Top Gun: Maverick is a triumphant, propulsive action blockbuster
Against all expectations, the 36-years-later sequel to Tom Cruise’s iconic 80s blockbuster really is that good.
If you think the 36-years-later sequel to Tom Cruise extravaganza Top Gun is going to dial up the cheese and fetishise the American military, you would be correct.
Top Gun: Maverick does both of those things and with a heavy dose of earnestness. But you know what? It doesn’t even matter because it – miraculously – earns that reverence and sincerity. Top Gun: Maverick isn’t a marvellous movie despite that, it’s marvellous because it makes no apology for leaning into that.
Against all expectations, Top Gun: Maverick is a thrilling, catch-your-breath action blockbuster that dazzles with its weighty, daredevil aerial sequences, actual emotional stakes and a billion-dollar, charm-laden performance from Cruise that reminds everyone exactly why he is one of the remaining bona fide movie stars.
Cruise may have reputational problems in real life, but when he flashes that megawatt, still-boyish smile on the big screen, there is no denying the power of his charisma. And there are few actors who are as committed to delivering a spectacular cinema experience as he.
Cruise returns as Pete “Maverick” Mitchell, still a hot-shot navy fighter pilot with an insatiable need for speed, his head literally in the clouds and a perpetual thorn in the side of anyone with stars on their epaulets (Ed Harris, Jon Hamm).
After an unsanctioned stunt, Maverick is ordered back to Top Gun, but not to fly.

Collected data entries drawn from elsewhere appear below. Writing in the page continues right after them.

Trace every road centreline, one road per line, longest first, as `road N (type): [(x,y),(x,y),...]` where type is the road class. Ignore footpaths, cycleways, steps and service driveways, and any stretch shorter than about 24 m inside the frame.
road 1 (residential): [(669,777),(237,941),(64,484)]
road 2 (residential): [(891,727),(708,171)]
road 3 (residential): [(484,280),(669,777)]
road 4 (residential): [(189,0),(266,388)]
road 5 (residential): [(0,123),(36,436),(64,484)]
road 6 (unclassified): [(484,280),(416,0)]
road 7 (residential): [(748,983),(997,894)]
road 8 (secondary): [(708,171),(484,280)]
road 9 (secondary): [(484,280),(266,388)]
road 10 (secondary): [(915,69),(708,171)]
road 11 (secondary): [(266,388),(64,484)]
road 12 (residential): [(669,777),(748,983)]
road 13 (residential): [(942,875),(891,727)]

He is to teach an elite squadron of younger pilots who will embark on a near-impossible mission.
An unnamed enemy state (clearly Russia) is about to bring online a forbidden nuclear facility and the only way to stop it is a dangerous assignment where survival is far from guaranteed.
Among the new generation is Rooster (Miles Teller), Goose’s son. Maverick and Rooster have a complicated relationship due to the older man’s guilt over Goose’s death, still haunting him decades later while Rooster resents Maverick for roadblocks he’s put in his career.
That overhang from Top Gun is all over this film but it’s woven through in a way that doesn’t alienate or confuse those who either haven’t seen the original or weren’t that enamoured with it.
All you need is a passing familiarity with ’80s action blockbusters to pick up on the beats.
Maverick is beautifully balanced between nostalgia and modernity. Contemporary sensibilities don’t feel forced, and the throwback vibe doesn’t feel anachronistic to 2022.
A fledgling romance between Maverick and Penny (Jennifer Connelly) has the hallmarks of the Top Gun era but her character has agency and is clearly his match. While the new class of talent (Glen Powell, Monica Barbaro, Jay Ellis, Danny Ramirez, Greg Tarzan Davis and Lewis Pullman) is a fresh injection into a world that used to be hypermasculine and not very diverse.
The story even has a subplot about the continued relevance of human pilots when drone technologies threaten to replace them.
But the real highlight of Maverick, where it truly excels is its extraordinary action sequences – really paying off the promise of Berlin’s iconic Top Gun theme “Take My Breath Away”.
Director Joe Kosinski and, it has to be said, Cruise, have crafted high-octane, genuinely gripping set pieces in the air which have gravity and stakes. The planes zoom about in hair-raising displays while the performances in the cockpit puts you right there.
The scenes were shot not in front of a green screen inside a plane on hydraulics but actually up in the air where cameras were mounted inside the cockpit and the actors were feeling the full weight of the G-Force in every frame. It makes all the difference.
Those sequences are tight, with editor Eddie Hamilton crosscutting between cockpit close-ups of several pilots, wide shots of the action and back into the control room. It’s a masterclass in how action and stunts should be edited – it’s not just that the tempo and rhythm of those scenes are mind-blowing but that you can actually follow the action, so you always know exactly what’s going on.
And it’s all underpinned by a booming, reverberating score which draws on Harold Faltermeyer’s original soundtrack, which places you in the propulsive action, in the world of Top Gun and in a truly riveting, lean-forward cinematic experience. It’s a triumph.